Каждый раз в конце декабря в наших домах благоухает красавица ёлка. Вот и сейчас она светится огнями ярких украшений, щеголяет паутинной вуалью серпантина и гирлянд, искрится блёстками серебряного снега. Вместе с ней приходят в дом веселье и радость.
Зимние каникулы ― дни беззаботного отдыха, музыки, шуток, танцев, праздничных карнавалов. Дед Мороз и Снегурочка щедро одаривают ребят. Всюду приветливые улыбки, поздравления, пожелания. С Новым годом! С новым счастьем!
Для писателя Владимира Цыбина зима ― это особое время, белое время, холодное, снежное, морозное, чистое...
В. Цыбин
Белое время
По утрам выпадают вязкие холода, днём они отмякают над затвердевшим снегом, кое-где, особенно возле воды, снег покрыт тонкой блестящей корочкой, и, когда с дальней опушки заснежит позёмка, снежинки, как перекати-поле, катятся по этой корочке, и кажется, что вот так же движется время, скользя, не останавливаясь движется по декабрьским снегам время. Белое время.
Вот уже отвьюжило в сумеречных январских снегах. В редкую полуденную оттепель, которая в этот год почему-то пришлась на январь, видишь верхние ветки берёзы, покрытые синеватым налётом тальцы. С берёзовых макушек сваживало снег так, что видны прошлогодние гнезда. Только внизу, где разветье увесистей и раскидистей, белые густые гребешки на ветках.
Мне дороже всего картина, когда деревья усыпаны густым снежным инеем. Мне всегда хотелось подойти к ним и потрясти их. Иголки инея на кончиках веток сначала понемногу, а потом крупными хлопьями сыплются на тебя, на лицо, на воротник, на плечи. И столько этого инея, что становится на мгновение так бело, что кажется, будто зажжено новое ослепительное солнце.
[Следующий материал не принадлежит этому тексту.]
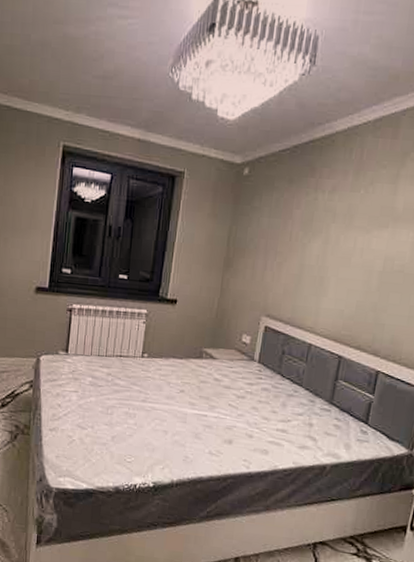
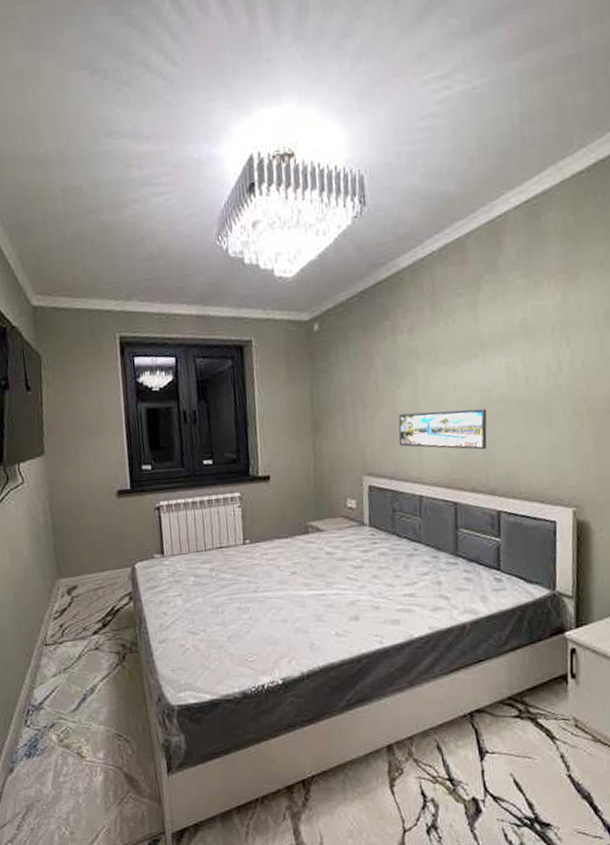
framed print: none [300,267,387,314] -> present [398,409,487,450]

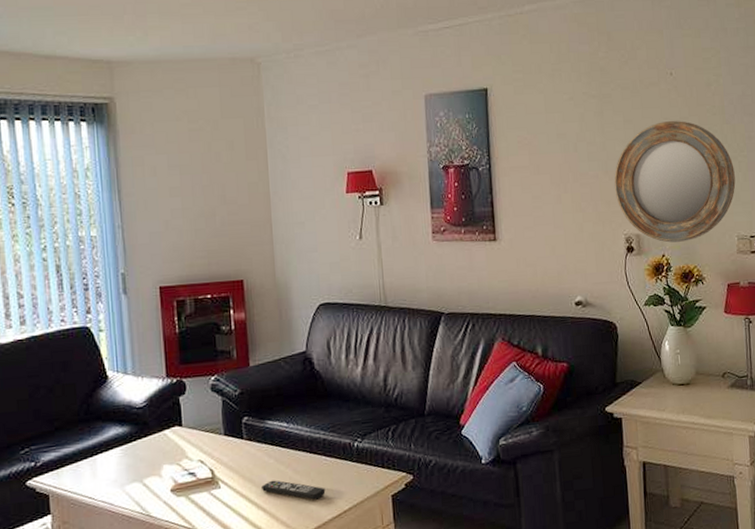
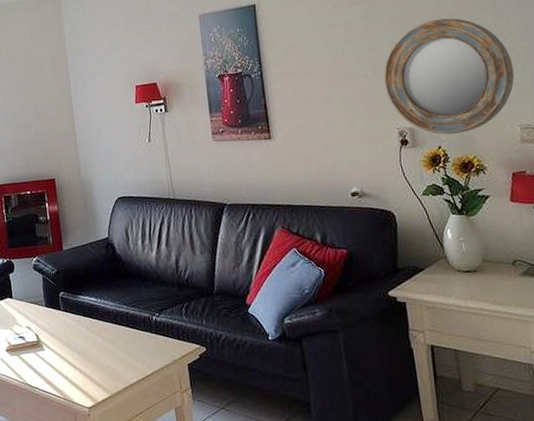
remote control: present [262,480,326,500] -> none [77,346,131,365]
И вспоминаешь, что вот так летели по июню нежная цветочная пыльца и летучий пух одуванчиков. Я подставляю ладони, и на них падают колкие кристаллики инея, только захочу сдунуть их, как когда-то сдувал одуванчиковые пушинки, а их уже нет на ладони... Остаются в руке лишь прощальные слёзы инея, а его самого давно уже нет.
Сверху, с холма, деревья, особенно берёзы и пихта, кажутся большими летними одуванчиками. Так и чудится, что, чуть дунет ветер, весело полетят маленькие белые парашютики, полетят, закружатся продувные пушинки, словно это начало июня.
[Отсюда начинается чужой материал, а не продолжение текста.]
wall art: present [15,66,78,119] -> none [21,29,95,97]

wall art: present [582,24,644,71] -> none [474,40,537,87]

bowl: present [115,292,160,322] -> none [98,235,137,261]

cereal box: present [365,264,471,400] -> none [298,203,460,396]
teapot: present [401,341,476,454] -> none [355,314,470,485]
В застывшей, обледенелой, занесённой снегами тишине — только долго-долго вслушайся — услышишь грузный шелест намокшей листвы, сухое потрескивание дрозда, жужжание стрекоз, всплеск волны на перекате, хозяйственный шаг человека.
Вот почему зимняя тишина никогда не напоминает об одиночестве, всё, что жило, радовалось, двигалось, летело, текло, запечатлелось в ней на года.
Я глухо понимаю внутреннюю родственность явлений — падают падучие ночные звёзды точно так, как падают обледеневшие декабрьские снежинки. Вот почему мне когда-то казалось, что где-то должны быть насыпи упавших звёзд — белые, иглистые, светящиеся морозно и чисто.
Кажется, вечно падает снег на поле. Который это снег по счету? Десятый? Или сороковой? Вот он улёгся хрусткими ломтиками на ясене и затрепетал нежно и окрылённо, задышал, чуть-чуть тепловатый.
А мне думается: «Какая же у снега душа?» Душа снега лёгкая, чистая, трепетная. И слушают эту прозрачную душу все поля зимней России.
Необычное чувство охватывает тебя где-нибудь возле лесного никогда не замерзающего ключа, словно ничего и не изменилось, словно где-то рядом должны быть водоросли, тонкая, ещё не окрепшая травка, просторный запах влажного лиственного тлена.
Постоишь, послушаешь и пойдёшь по земле, как по лету, и будет казаться, что сейчас тебя окликнет какое-то дерево. Ты пойдешь мимо него, а оно окликнет по имени.
А ты сможешь? Вот старики из лесничих, те дают любимым деревьям имена. Они так и помнят каждый ключ, каждую сосенку, каждую приметную берёзу или просто поляну — по имени.
Голые февральские деревья. Снег тут же у стволов ссыпан, и лес просматривается насквозь: видны между мокрых чёрных ветвей чёрные гнёзда. Гнёзда эти без птиц.
Так, наверно, в войну выглядели покинутые деревни.
Первою — пройдёт время — будет зеленеть молодая поросль: у неё особая чуткость детей, ждущих праздника.